### WORK REQUEST
Lines from the one containing "performance or luxury." through the last line of the data are to be repeated word for word, both ends included.
********
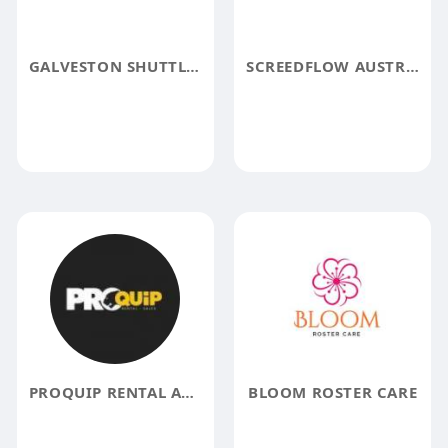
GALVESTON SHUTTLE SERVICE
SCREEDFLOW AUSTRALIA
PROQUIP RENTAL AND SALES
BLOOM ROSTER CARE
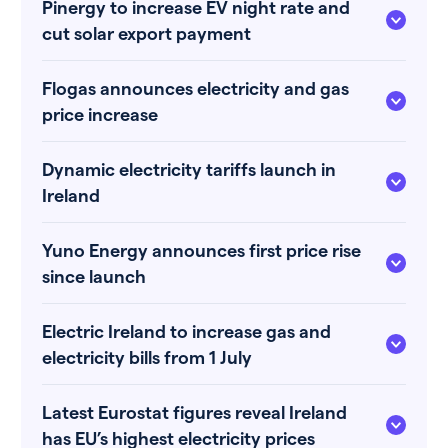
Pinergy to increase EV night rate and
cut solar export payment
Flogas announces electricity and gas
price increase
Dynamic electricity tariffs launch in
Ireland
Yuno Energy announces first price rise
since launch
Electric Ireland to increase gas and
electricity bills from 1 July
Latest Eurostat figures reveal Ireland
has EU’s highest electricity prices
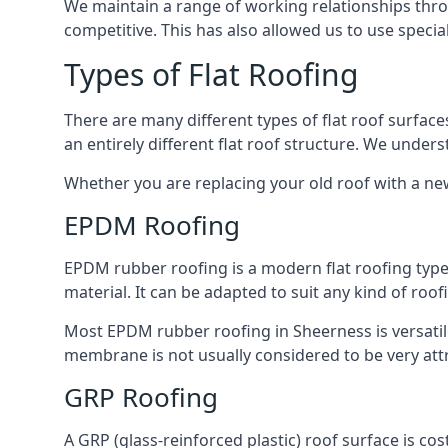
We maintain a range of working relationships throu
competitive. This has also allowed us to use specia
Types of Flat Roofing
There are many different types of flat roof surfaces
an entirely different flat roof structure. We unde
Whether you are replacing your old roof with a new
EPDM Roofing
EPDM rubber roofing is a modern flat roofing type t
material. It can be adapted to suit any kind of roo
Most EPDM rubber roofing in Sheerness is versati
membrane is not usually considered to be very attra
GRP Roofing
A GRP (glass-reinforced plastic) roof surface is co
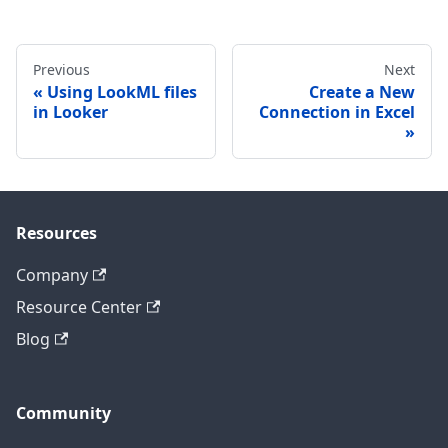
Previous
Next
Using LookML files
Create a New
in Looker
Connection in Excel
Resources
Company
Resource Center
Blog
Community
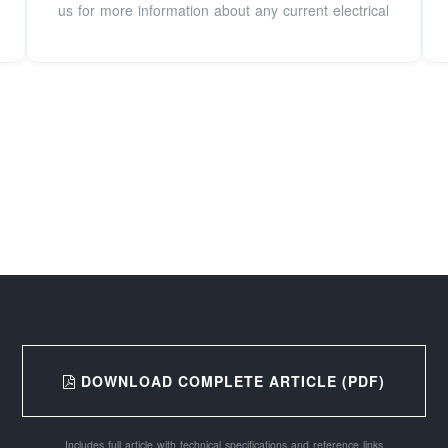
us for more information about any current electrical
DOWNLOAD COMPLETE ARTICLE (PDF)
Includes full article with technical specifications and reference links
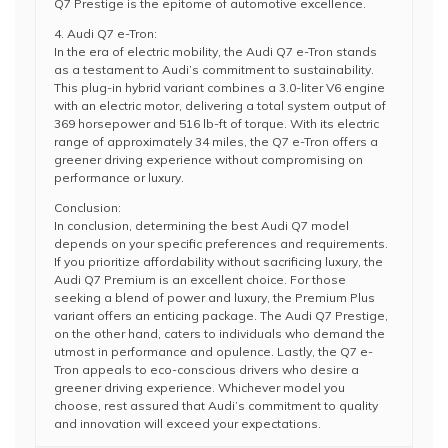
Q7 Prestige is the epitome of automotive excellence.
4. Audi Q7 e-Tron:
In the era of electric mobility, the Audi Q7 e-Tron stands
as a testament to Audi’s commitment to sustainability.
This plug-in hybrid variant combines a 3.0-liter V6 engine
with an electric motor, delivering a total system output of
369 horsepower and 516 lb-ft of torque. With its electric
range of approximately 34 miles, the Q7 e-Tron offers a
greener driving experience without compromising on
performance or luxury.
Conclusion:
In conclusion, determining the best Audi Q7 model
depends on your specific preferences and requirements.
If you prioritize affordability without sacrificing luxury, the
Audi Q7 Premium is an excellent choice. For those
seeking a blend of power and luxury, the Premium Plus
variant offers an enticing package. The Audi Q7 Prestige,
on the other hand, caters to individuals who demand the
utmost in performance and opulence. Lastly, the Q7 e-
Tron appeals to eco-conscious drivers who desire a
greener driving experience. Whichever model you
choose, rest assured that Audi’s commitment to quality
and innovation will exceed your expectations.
********
### RESULT FOR THIS EXERCISE
performance or luxury.
Conclusion:
In conclusion, determining the best Audi Q7 model
depends on your specific preferences and requirements.
If you prioritize affordability without sacrificing luxury, the
Audi Q7 Premium is an excellent choice. For those
seeking a blend of power and luxury, the Premium Plus
variant offers an enticing package. The Audi Q7 Prestige,
on the other hand, caters to individuals who demand the
utmost in performance and opulence. Lastly, the Q7 e-
Tron appeals to eco-conscious drivers who desire a
greener driving experience. Whichever model you
choose, rest assured that Audi’s commitment to quality
and innovation will exceed your expectations.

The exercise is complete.